== Dataset extract
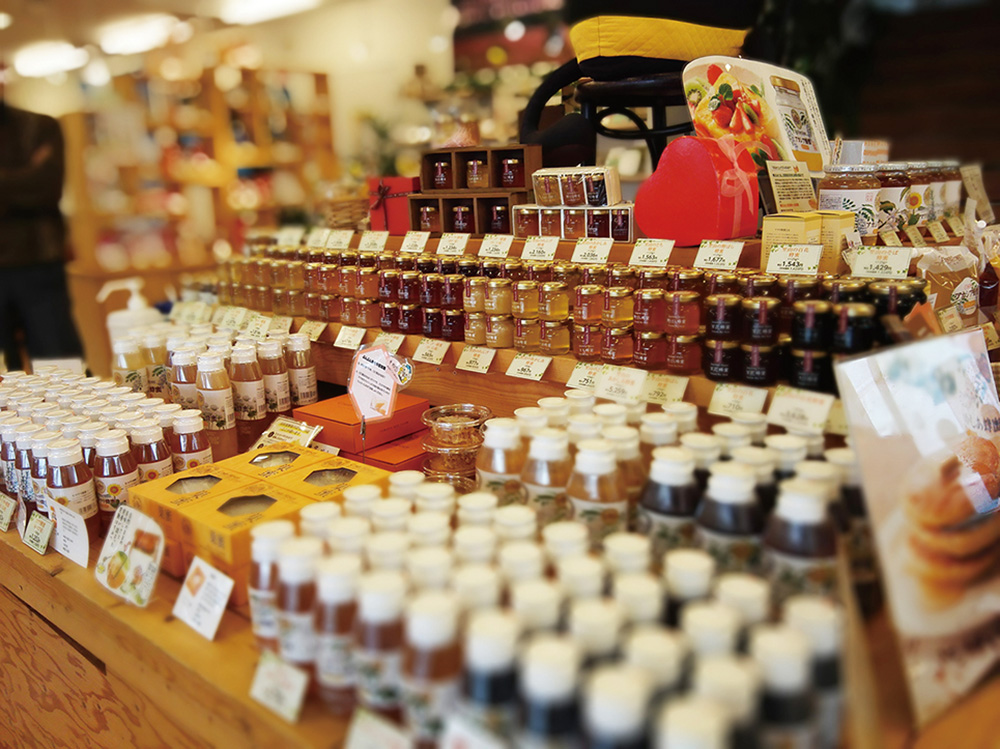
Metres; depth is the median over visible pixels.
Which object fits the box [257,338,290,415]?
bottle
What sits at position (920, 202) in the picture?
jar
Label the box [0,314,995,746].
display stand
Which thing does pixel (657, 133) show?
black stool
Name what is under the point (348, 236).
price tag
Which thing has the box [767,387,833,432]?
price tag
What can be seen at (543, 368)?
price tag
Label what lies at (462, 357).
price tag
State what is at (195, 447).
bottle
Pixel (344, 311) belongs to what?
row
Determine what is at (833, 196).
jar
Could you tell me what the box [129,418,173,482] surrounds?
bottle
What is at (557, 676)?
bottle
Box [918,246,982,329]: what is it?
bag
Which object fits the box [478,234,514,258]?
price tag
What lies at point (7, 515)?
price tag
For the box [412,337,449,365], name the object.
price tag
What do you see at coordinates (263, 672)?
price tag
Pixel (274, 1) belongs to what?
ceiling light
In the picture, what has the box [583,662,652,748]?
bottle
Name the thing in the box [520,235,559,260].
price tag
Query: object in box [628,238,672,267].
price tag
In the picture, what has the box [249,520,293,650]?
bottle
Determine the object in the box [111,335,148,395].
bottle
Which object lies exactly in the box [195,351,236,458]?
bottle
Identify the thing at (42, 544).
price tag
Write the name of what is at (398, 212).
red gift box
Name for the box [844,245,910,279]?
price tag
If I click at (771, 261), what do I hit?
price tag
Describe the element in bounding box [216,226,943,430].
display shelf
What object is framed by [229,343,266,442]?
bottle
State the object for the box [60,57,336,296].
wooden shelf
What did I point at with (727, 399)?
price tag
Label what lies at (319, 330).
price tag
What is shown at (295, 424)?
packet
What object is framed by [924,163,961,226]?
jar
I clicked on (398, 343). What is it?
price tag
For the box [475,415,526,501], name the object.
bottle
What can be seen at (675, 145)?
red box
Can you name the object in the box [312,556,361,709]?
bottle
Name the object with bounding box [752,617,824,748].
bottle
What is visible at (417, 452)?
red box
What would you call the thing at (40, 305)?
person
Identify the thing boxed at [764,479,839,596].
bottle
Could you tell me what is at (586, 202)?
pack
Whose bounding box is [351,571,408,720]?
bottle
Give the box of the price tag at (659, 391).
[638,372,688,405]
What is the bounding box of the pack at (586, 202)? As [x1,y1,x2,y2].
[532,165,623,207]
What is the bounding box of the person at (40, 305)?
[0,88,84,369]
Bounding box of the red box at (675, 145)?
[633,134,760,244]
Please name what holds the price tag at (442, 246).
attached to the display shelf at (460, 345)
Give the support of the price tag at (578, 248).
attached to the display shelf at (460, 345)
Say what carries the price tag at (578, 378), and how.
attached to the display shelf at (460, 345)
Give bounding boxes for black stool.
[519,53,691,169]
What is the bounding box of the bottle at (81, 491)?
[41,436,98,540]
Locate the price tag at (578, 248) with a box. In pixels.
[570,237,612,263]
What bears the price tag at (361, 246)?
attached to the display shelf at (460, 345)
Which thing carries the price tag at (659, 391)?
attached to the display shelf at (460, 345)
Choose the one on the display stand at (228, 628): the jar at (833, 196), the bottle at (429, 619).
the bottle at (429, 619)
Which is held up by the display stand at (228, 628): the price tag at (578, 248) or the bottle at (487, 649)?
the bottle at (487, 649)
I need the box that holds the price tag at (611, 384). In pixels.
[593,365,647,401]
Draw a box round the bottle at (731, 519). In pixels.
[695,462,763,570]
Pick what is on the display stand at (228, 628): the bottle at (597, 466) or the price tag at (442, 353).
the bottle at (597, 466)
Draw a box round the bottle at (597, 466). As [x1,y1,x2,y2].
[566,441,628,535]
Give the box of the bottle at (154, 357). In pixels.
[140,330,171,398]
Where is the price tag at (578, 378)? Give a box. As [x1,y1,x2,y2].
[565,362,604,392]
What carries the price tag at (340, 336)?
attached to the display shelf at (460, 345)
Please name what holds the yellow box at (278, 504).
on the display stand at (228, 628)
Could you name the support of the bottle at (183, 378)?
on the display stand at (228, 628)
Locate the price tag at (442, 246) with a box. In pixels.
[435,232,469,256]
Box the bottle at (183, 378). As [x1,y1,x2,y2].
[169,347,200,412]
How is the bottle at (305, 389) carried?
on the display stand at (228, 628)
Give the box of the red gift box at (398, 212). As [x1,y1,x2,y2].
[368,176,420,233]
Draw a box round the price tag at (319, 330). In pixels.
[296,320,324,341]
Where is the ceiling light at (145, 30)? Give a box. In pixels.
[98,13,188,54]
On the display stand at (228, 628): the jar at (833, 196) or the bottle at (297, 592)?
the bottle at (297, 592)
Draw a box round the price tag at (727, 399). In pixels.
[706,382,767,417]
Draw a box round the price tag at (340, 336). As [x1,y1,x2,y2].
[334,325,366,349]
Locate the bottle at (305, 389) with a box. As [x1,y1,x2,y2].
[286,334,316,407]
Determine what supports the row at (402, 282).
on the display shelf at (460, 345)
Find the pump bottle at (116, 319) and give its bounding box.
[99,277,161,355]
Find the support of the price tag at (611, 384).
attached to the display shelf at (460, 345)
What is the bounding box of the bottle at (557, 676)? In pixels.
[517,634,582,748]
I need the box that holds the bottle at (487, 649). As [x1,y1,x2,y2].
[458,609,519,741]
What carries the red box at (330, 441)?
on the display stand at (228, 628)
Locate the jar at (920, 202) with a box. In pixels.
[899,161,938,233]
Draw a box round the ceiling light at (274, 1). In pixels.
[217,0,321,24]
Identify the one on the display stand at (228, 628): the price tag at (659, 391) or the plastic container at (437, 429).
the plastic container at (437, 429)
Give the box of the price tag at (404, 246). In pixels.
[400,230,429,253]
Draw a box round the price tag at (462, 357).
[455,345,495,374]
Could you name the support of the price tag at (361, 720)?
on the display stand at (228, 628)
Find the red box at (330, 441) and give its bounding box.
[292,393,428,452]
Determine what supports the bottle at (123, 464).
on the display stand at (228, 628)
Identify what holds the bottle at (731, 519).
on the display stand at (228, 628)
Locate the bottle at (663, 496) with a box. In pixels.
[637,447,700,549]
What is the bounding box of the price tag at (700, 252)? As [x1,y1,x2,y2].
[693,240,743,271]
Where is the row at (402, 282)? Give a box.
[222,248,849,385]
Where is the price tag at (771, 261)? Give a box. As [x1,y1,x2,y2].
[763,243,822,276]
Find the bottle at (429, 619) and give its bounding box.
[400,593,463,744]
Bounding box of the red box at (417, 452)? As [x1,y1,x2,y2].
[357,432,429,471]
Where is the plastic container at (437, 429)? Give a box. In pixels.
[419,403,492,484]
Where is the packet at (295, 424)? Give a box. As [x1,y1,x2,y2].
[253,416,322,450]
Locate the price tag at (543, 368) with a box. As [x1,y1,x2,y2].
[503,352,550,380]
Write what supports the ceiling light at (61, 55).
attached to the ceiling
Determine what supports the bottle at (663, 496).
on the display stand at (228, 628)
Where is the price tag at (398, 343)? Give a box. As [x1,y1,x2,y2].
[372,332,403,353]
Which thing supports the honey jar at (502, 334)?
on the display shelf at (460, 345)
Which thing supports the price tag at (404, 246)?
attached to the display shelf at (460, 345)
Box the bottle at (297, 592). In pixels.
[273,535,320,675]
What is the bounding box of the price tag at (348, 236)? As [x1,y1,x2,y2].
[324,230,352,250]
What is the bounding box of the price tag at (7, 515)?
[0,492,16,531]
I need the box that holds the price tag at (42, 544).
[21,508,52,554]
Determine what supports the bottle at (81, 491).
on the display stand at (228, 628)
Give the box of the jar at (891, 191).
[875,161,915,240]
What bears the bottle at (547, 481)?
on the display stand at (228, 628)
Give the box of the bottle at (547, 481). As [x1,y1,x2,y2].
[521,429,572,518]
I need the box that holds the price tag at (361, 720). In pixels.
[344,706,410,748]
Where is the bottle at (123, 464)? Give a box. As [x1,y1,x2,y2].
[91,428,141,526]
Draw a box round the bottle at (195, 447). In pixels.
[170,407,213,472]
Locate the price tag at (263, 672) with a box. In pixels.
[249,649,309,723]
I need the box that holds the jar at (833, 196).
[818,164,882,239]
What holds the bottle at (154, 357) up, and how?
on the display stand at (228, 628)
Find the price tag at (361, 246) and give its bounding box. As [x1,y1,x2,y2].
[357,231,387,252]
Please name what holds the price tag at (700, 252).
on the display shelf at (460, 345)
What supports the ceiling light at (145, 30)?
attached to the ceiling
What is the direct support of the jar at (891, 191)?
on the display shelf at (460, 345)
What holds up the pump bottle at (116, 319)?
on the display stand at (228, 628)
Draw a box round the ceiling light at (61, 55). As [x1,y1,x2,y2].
====
Copy exactly the line that contains "What is the direct" and every line after it, up to and including the last line of the records.

What is the direct support of the jar at (891, 191)?
on the display shelf at (460, 345)
What holds up the pump bottle at (116, 319)?
on the display stand at (228, 628)
Draw a box round the ceiling light at (61, 55). As [x1,y1,x2,y2].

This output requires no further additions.